▶ **Your task**
Go through the listing below and list every line with "การท".

▶ **Information shown**
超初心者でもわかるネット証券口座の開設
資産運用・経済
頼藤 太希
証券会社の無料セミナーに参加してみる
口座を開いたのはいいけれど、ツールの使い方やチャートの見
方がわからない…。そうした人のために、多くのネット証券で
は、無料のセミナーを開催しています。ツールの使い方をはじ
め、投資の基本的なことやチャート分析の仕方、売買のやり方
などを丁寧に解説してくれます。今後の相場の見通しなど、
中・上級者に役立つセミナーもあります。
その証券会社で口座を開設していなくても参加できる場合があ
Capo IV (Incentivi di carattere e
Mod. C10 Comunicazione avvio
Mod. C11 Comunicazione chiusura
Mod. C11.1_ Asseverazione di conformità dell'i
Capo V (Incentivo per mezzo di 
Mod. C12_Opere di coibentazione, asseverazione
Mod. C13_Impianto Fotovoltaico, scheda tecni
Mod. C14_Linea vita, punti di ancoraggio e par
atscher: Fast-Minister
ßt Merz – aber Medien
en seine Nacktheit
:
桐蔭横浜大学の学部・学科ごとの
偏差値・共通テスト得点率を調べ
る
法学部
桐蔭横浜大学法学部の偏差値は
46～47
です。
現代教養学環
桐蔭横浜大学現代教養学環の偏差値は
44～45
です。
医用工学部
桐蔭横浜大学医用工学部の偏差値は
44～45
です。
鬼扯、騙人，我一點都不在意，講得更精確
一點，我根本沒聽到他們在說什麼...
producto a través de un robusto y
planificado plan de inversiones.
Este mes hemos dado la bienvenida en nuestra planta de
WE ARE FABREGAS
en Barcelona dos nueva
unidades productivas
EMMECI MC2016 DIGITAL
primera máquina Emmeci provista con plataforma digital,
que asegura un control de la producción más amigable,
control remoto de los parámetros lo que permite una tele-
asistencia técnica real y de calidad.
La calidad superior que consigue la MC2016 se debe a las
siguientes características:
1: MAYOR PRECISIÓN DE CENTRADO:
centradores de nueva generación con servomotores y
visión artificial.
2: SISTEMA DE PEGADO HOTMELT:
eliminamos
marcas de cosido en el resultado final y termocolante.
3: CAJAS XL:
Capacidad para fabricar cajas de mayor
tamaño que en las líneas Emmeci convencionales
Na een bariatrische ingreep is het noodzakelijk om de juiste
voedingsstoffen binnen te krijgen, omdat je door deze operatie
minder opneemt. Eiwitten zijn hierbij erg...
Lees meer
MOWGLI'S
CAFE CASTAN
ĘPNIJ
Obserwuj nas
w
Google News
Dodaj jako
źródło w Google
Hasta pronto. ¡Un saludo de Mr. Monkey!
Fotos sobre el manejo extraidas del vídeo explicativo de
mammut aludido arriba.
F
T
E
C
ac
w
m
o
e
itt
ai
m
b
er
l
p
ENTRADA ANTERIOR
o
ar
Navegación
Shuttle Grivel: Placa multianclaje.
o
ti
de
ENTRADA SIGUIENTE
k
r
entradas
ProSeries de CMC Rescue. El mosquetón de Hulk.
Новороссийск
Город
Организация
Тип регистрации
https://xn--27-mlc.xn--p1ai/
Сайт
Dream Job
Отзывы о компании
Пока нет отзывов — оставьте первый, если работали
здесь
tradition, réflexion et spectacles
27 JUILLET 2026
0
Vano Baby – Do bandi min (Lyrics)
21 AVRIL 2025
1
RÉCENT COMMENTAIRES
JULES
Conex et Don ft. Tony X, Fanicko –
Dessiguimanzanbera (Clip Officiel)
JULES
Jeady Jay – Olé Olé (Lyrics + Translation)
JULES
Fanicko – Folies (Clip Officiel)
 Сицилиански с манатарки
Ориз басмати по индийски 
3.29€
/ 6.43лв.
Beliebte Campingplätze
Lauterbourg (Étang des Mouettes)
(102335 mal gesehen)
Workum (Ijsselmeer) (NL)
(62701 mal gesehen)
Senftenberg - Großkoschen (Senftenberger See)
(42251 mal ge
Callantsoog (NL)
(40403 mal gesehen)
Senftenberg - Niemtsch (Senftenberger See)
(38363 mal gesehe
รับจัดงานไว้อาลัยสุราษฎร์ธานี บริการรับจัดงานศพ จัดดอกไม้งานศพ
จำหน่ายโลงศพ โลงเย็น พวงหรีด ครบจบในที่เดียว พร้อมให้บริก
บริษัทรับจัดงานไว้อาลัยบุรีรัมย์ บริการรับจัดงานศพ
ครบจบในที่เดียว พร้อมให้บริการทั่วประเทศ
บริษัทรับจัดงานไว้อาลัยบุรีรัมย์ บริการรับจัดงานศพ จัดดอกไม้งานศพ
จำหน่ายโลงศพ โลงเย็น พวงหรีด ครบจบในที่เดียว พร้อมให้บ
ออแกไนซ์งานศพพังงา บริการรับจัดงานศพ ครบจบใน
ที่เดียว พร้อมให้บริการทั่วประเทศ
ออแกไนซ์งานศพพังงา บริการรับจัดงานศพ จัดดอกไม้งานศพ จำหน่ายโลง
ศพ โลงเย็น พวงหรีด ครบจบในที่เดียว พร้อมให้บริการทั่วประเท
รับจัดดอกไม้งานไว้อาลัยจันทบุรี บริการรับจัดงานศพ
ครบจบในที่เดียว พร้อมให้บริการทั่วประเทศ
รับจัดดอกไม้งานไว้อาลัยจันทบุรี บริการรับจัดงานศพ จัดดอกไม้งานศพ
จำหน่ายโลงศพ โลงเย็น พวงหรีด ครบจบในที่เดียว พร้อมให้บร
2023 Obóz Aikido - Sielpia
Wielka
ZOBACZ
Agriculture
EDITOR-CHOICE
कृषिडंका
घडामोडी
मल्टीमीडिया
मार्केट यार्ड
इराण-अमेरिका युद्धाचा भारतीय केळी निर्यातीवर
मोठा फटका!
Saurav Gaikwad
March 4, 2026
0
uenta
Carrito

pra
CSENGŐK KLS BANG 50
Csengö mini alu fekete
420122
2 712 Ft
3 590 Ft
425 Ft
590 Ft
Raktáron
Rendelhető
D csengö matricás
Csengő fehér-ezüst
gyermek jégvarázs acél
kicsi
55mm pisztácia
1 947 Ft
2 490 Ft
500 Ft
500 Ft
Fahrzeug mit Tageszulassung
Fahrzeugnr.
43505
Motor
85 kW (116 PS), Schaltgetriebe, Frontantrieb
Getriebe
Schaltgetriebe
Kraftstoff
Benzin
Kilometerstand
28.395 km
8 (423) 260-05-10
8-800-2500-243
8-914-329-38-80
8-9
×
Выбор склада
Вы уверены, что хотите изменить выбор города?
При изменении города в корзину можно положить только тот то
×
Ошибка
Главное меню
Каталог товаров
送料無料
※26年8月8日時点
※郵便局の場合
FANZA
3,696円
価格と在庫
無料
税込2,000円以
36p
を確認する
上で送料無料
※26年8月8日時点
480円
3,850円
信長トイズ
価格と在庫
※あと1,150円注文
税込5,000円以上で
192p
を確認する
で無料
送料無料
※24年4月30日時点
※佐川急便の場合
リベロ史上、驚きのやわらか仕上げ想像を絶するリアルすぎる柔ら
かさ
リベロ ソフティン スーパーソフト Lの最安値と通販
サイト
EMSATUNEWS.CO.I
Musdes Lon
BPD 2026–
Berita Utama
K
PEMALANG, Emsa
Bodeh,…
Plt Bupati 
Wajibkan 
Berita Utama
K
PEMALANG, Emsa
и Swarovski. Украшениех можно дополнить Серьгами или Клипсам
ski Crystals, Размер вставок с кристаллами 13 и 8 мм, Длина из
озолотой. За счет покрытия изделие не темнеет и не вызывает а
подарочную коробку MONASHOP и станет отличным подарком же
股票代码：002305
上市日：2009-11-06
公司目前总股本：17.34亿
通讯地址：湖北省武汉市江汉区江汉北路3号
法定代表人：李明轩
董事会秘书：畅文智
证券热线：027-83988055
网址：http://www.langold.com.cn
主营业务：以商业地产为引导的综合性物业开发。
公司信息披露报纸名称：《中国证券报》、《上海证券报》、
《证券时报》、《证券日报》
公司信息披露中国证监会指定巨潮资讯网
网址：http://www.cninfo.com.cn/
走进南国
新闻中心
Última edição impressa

▶ **Problem solution**
ครบจบในที่เดียว พร้อมให้บริการทั่วประเทศ
ที่เดียว พร้อมให้บริการทั่วประเทศ
ศพ โลงเย็น พวงหรีด ครบจบในที่เดียว พร้อมให้บริการทั่วประเท
ครบจบในที่เดียว พร้อมให้บริการทั่วประเทศ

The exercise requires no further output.